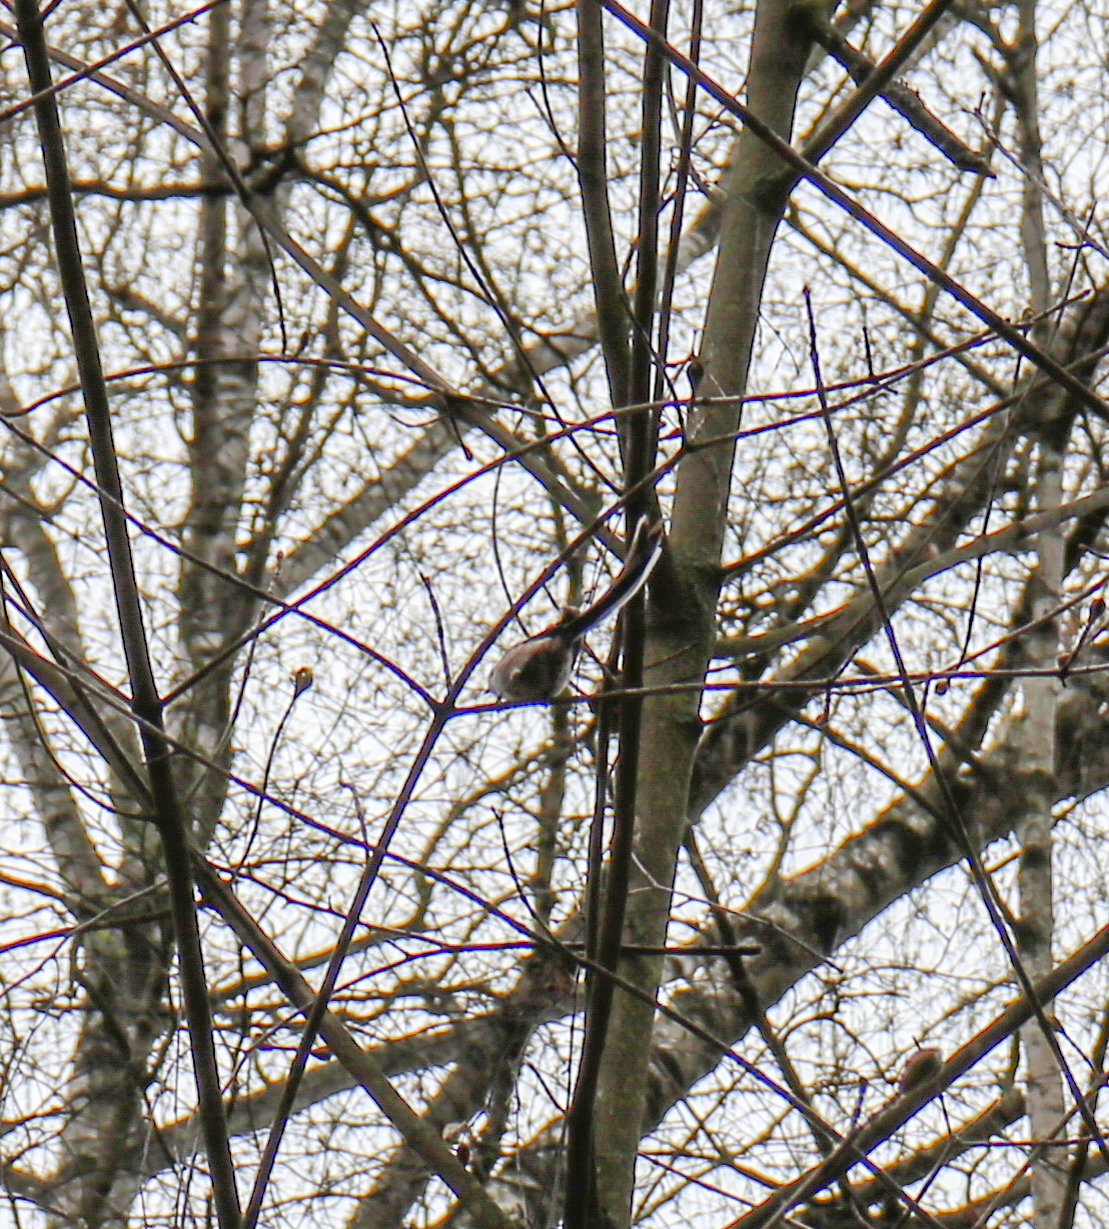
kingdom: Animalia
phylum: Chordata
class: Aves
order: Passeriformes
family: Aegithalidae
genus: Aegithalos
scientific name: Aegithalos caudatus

---

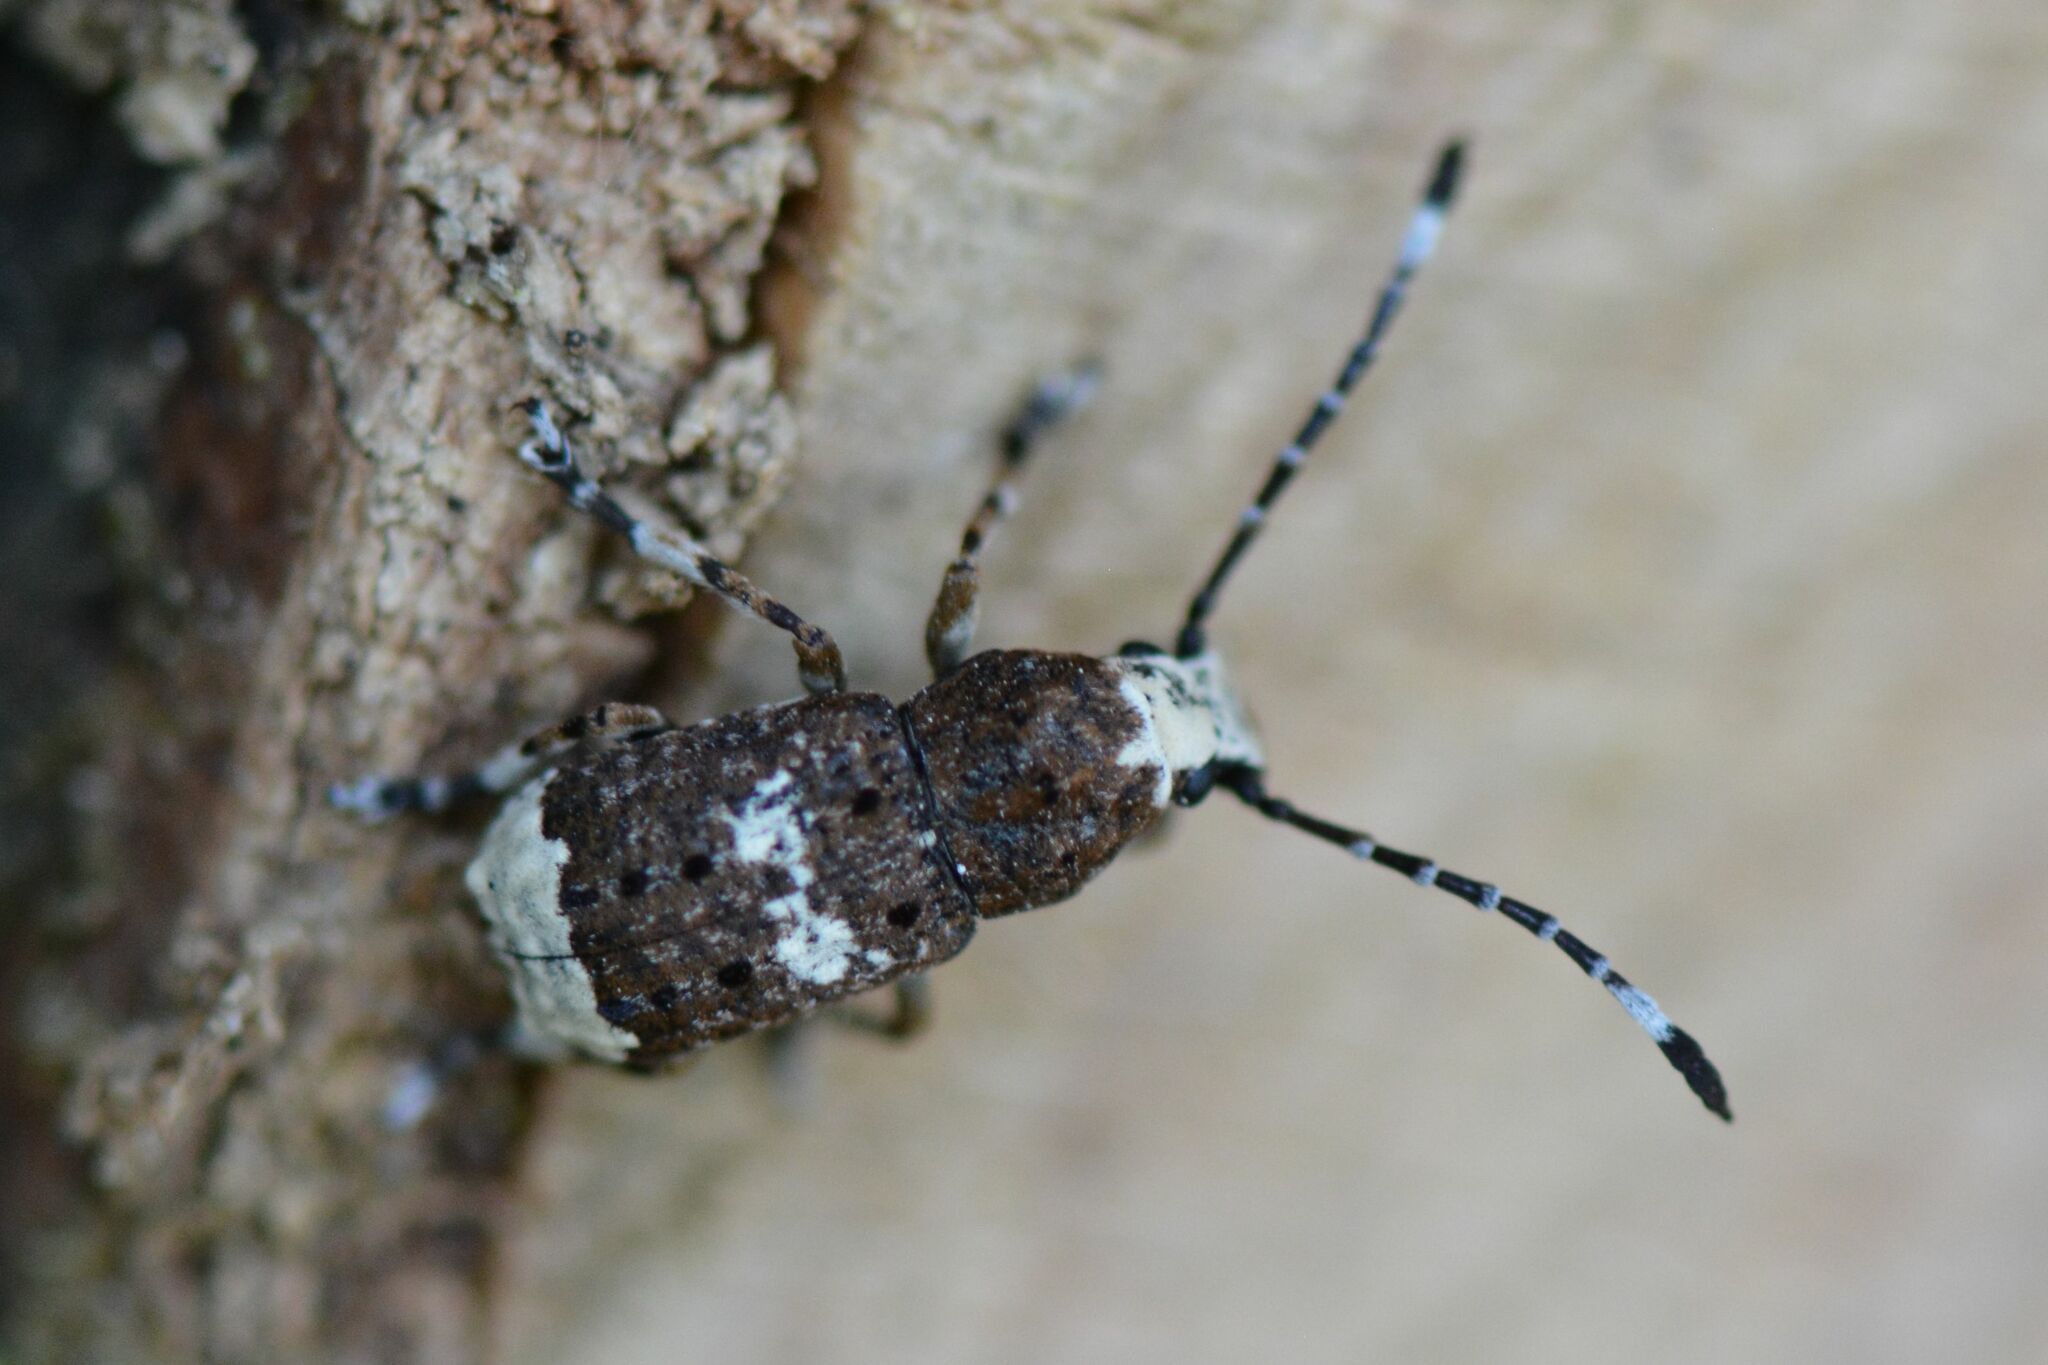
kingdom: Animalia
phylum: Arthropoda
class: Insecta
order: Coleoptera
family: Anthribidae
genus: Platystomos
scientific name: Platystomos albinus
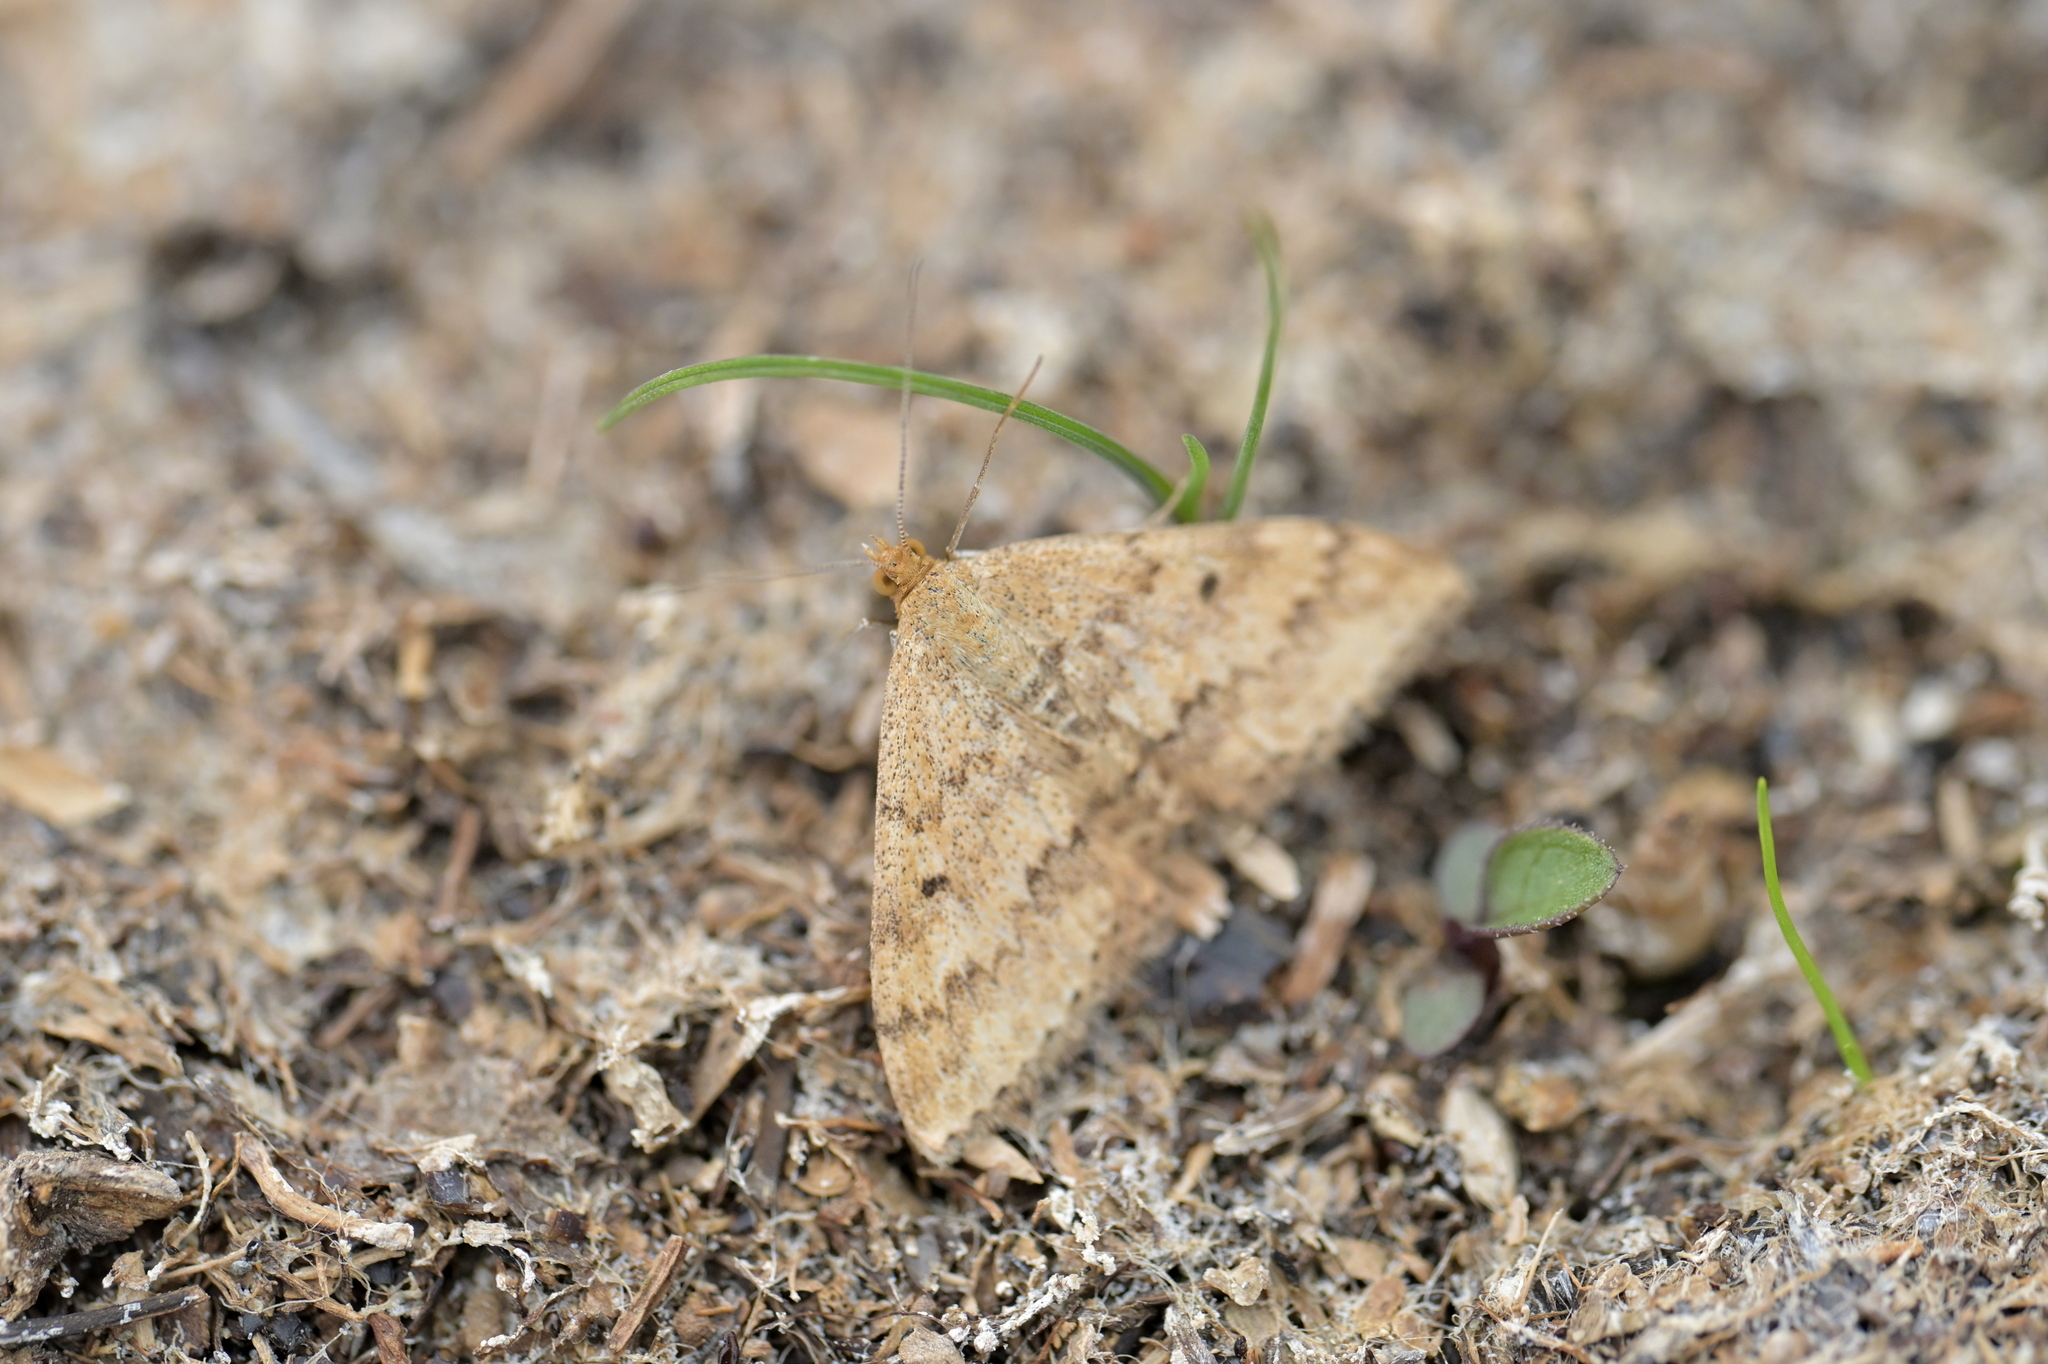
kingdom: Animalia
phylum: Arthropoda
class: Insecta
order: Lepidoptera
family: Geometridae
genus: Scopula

Job: Please set out the lines as a numbered list, starting with the line containing "order: Coleoptera" and going on through the line containing "genus: Scopula". Leave out blank lines, and keep the pictures out of your answer.

Written answer:
1. order: Coleoptera
2. family: Anthribidae
3. genus: Platystomos
4. scientific name: Platystomos albinus
5. kingdom: Animalia
6. phylum: Arthropoda
7. class: Insecta
8. order: Lepidoptera
9. family: Geometridae
10. genus: Scopula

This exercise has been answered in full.